Ethics of Bariatric Surgery in Children
As we are well aware, many of the children who consider bariatric surgery already suffer from comorbidities and there is a chance for benefits to occur from surgery (Garrett & McNolty, 2010). With that being said, we should not jump into any surgical intervention without considering all of the consequences that are evident, both physical and mental. Also, we must understand that bariatric surgery is not a fool proof method and does not offer a one hundred percent success rate. It is only ethical for a child or adolescent to have bariatric surgery, in this author’s opinion, when all other options have been exhausted and the child or adolescent will most likely suffer a mortality because of the obesity if another intervention is not offered.
Conclusion
For adolescents and children who are affected by obesity, it is evident that there must be a drastic change implemented. There is a need for emotional support from the entire family and the child or adolescent should not have to suffer through this alone. Treatment options are available and bariatric surgery is one of those options.
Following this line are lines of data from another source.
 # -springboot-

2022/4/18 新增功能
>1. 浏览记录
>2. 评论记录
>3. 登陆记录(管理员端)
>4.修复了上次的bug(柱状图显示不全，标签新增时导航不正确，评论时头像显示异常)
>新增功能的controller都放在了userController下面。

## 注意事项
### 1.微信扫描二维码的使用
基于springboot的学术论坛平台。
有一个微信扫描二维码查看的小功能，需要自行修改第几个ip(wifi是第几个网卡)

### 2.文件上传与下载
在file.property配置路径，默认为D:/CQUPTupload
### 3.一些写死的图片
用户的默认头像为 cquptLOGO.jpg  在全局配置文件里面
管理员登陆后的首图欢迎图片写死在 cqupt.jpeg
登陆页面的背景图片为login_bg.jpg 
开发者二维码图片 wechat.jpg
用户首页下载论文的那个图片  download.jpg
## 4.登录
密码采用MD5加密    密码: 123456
However, it is only through significant and thorough discussions that a drastic decision should be decided because this will inadvertently affect the child or adolescent for the rest of his or her life (Baur & Fitzgerald, 2010).
References
Baur, L., & Fitzgerald, D. (2010). Recommendations for bariatric surgery in adolescents in Australia and New Zealand. Journal of Pediatrics and Child Health, 46, 210-212.
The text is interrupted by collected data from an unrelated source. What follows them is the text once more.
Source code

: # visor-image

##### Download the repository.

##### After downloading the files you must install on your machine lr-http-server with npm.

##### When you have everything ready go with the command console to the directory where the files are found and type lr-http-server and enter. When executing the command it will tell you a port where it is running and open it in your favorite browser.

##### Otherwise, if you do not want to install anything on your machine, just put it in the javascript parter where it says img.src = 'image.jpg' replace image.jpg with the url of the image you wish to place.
Garrett, J., & McNolty, L. (2010). Bariatric surgery and the social character of the obesity epidemic. The American Journal of Bioethics, 10(12), 20-22.
Hyman, B., Kooi, K., & Ficklen, D. (2008, August). Bariatric surgery in adolescents. Journal of School Health, 78(8), 452-454.
Inge, T., Helmrath, M., Vierra, M., & Ikramuddin, S. (2008). Challenges of adolescent bariatric surgery: Tips for managing the extremely obese teen. Journal of Laproendoscopic and Advanced Surgical Techniques, 18(1), 157-169.
Inge, T., Xanthakos, S., & Zeller, M. (2007). Bariatric surgery for pediatric extreme obesity: Now or later? International Journal of Obesity, 31, 1-14.
Sarr, M. (2010). The problem of obesity: How are we going to address it? The American Journal of Bioethics, 10(12), 12-32.
van Geelen, S., Bolt, L., & van Summeren, M. (2010). Moral aspects of bariatric surgery for obese children and adolescents: The urgent need for empirical-ethical research. American Journal of Bioethics, 10(12), 30-32.